State Sen. Angel Charley (D - Acoma) announced the Community and Health Information Safety and Privacy Act (CHISPA) this week alongside supporters, who call themselves the CHISPA Coalition. The act will require online for-profit entities to obtain consent before collecting user information that is nonessential to their business.
“Today, New Mexico draws a clear line: our health, our bodies, our children, our lives, they are not for sale,” said Charley.
The legislation, SB 53, aims to make online privacy the default. People would be allowed to opt in to their data being collected, but companies would be required to make notices conspicuous. The only other time online platforms would be allowed to collect user data would be if it was integral to the function of the website or service.
Additionally, CHISPA would allow users to correct the data collected about them, delete their existing data, and refuse it being collected at all.
Tatiana Prieto, police advocate with the American Civil Liberties Union (ACLU) of New Mexico, said that this law, if passed, would return digital autonomy to where it belongs.
“These solutions will place control back in our hands, not the hands of corporations, data brokers or even hostile government actors,” Prieto said.
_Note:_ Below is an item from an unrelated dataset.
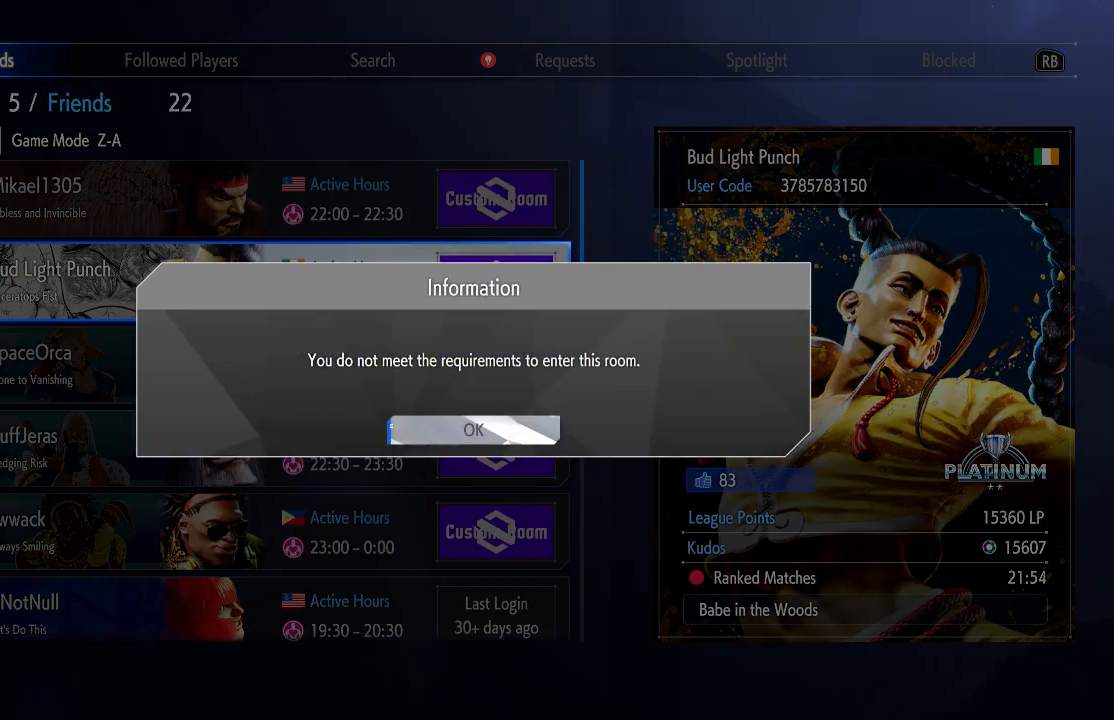
Gameplay with a controller (arcade stick); each line is a JSON object with the inputs held at the frame after it. "events" lists button and stick changes between this image and that frame as [ms after this image, input, new state], when the widget could be followed in between. Not read: L3 R3.
{"buttons": [], "left_stick": "center", "events": [[333, "CROSS", "down"], [417, "CROSS", "up"]]}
Charley and members of the CHISPA coalition are specifically concerned with biometrics and health data being collected and used by entities to preemptively raise costs for services like health care.
“My mother, who's from the Pueblo Pintado [a Navajo community in Northwest New Mexico], taught me that protection is a collective responsibility,” Charley Said. “Every day we delay, someone's safety is compromised. Inaction is not neutral. It has real world consequences.”
Companies that don’t comply could receive a $2,500 civil penalty for every person harmed by negligence or a $7,500 civil penalty for every person harmed by intentionally skirting the law.
The Committee’s Committee in the Senate has reported the bill to be germane, and the bill is now waiting to be heard in the Senate Health and Public Affairs Committee.